If you are a value investor, look no further than agricultural commodities, specifically rice, coffee, sugar. Even though they’ve hit recent intermediate highs, they are still the biggest bargain out there. Sugar hit at an all time high in 1975 of 55-56 cents per pound , and that’s in nominal dollars ( in today’s dollars, that would be $2.17/lb), sugar is currently selling for 33 cents. Coffee had its all time high in 1977 at $3/lb ($11.82/lb in today’s dollars) and now is selling at $2.40/lb. And rice is only 40% higher from its all-time low of $.10/lb.
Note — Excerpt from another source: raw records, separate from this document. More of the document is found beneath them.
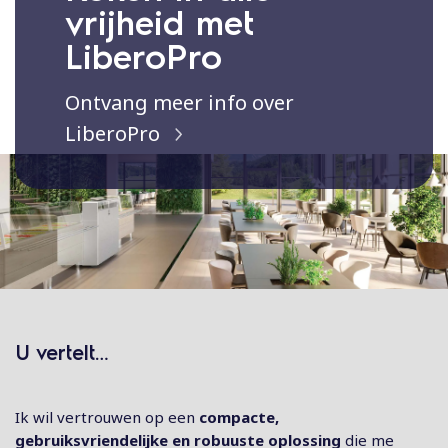
vrijheid met
LiberoPro
Ontvang meer info over
LiberoPro
U vertelt…
Ik wil vertrouwen op een
compacte,
gebruiksvriendelijke en robuuste oplossing
die me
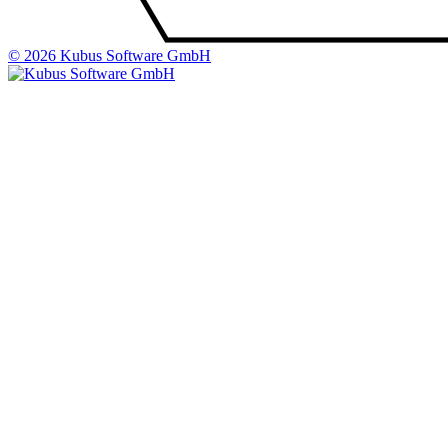
© 2026 Kubus Software GmbH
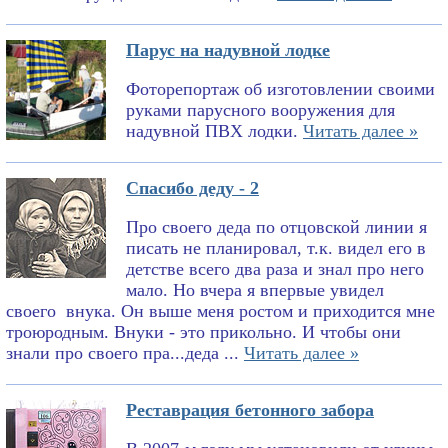
Парус на надувной лодке
Фоторепортаж об изготовлении своими
руками парусного вооружения для
надувной ПВХ лодки.
Читать далее »
Спасибо деду - 2
Про своего деда по отцовской линии я
писать не планировал, т.к. видел его в
детстве всего два раза и знал про него
мало. Но вчера я впервые увидел
своего внука. Он выше меня ростом и приходится мне
троюродным. Внуки - это прикольно. И чтобы они
знали про своего пра...деда ...
Читать далее »
Реставрация бетонного забора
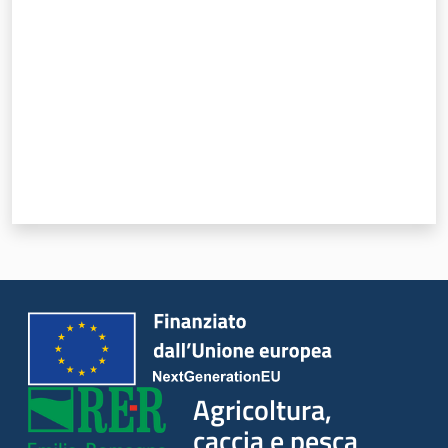
Agricoltura,
caccia e pesca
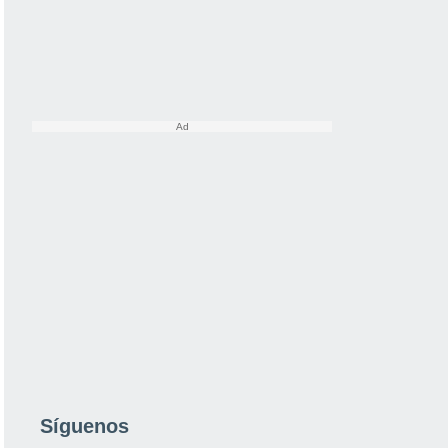
Síguenos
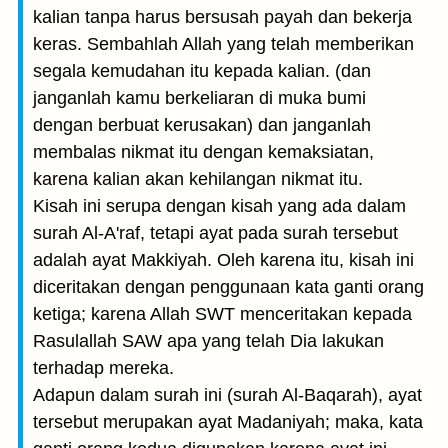
kalian tanpa harus bersusah payah dan bekerja
keras. Sembahlah Allah yang telah memberikan
segala kemudahan itu kepada kalian. (dan
janganlah kamu berkeliaran di muka bumi
dengan berbuat kerusakan) dan janganlah
membalas nikmat itu dengan kemaksiatan,
karena kalian akan kehilangan nikmat itu.
Kisah ini serupa dengan kisah yang ada dalam
surah Al-A'raf, tetapi ayat pada surah tersebut
adalah ayat Makkiyah. Oleh karena itu, kisah ini
diceritakan dengan penggunaan kata ganti orang
ketiga; karena Allah SWT menceritakan kepada
Rasulallah SAW apa yang telah Dia lakukan
terhadap mereka.
Adapun dalam surah ini (surah Al-Baqarah), ayat
tersebut merupakan ayat Madaniyah; maka, kata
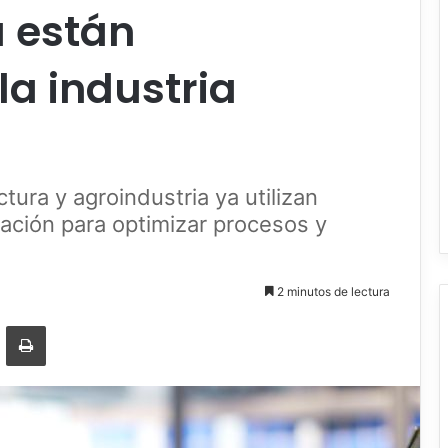
 están
a industria
ura y agroindustria ya utilizan
ización para optimizar procesos y
2 minutos de lectura
r por correo electrónico
Imprimir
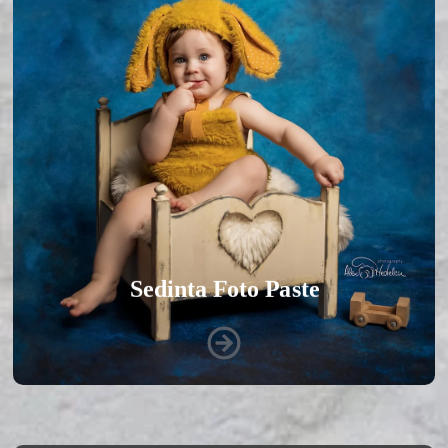
Sedinta Foto Paste
Sunt fotograf profesionist, specializat in capturarea
momentelor de familie si traditie din aceasta
sarbatoare. Imi place sa surprind emotiile si bucuria
celor care se aduna impreuna pentru a sarbatori. Ma
bucur sa creez amintiri de neuitat pentru familii.
Vezi Galeria Foto
Sedinta Foto Paste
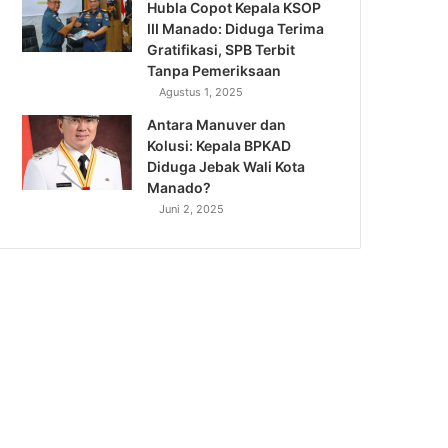
Hubla Copot Kepala KSOP
III Manado: Diduga Terima
Gratifikasi, SPB Terbit
Tanpa Pemeriksaan
Agustus 1, 2025
Antara Manuver dan
Kolusi: Kepala BPKAD
Diduga Jebak Wali Kota
Manado?
Juni 2, 2025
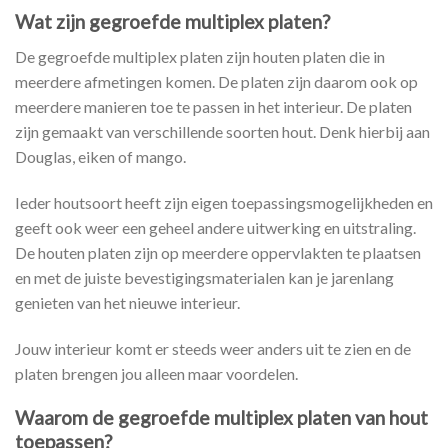
Wat zijn gegroefde multiplex platen?
De gegroefde multiplex platen zijn houten platen die in
meerdere afmetingen komen. De platen zijn daarom ook op
meerdere manieren toe te passen in het interieur. De platen
zijn gemaakt van verschillende soorten hout. Denk hierbij aan
Douglas, eiken of mango.
Ieder houtsoort heeft zijn eigen toepassingsmogelijkheden en
geeft ook weer een geheel andere uitwerking en uitstraling.
De houten platen zijn op meerdere oppervlakten te plaatsen
en met de juiste bevestigingsmaterialen kan je jarenlang
genieten van het nieuwe interieur.
Jouw interieur komt er steeds weer anders uit te zien en de
platen brengen jou alleen maar voordelen.
Waarom de gegroefde multiplex platen van hout
toepassen?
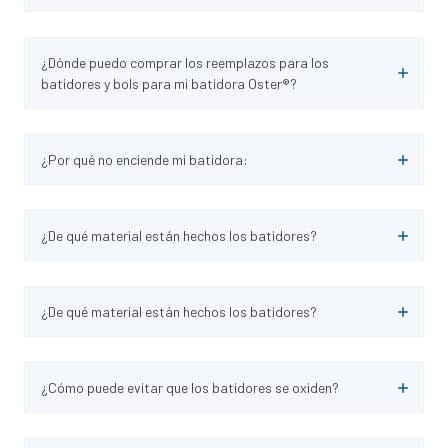
¿Dónde puedo comprar los reemplazos para los
batidores y bols para mi batidora Oster®?
¿Por qué no enciende mi batidora:
¿De qué material están hechos los batidores?
¿De qué material están hechos los batidores?
¿Cómo puede evitar que los batidores se oxiden?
With weather conditions more unpredictable (droughts and floods more common) and inventories running very small, agricultural commodities and land look more appealing than ever.

Conclusion

From a value perspective, except for agriculture, nothing looks inexpensive, especially with the Federal Reserve printing money and depreciating the dollar. With the current market cycle favoring commodities for the next 5-10 years, and with a better price inflation hedge than stocks, commodities should certainly be in investors' holdings for the coming year. To sum up our thoughts for the new year, the best investments are agriculture and precious metals while the worst will be bonds.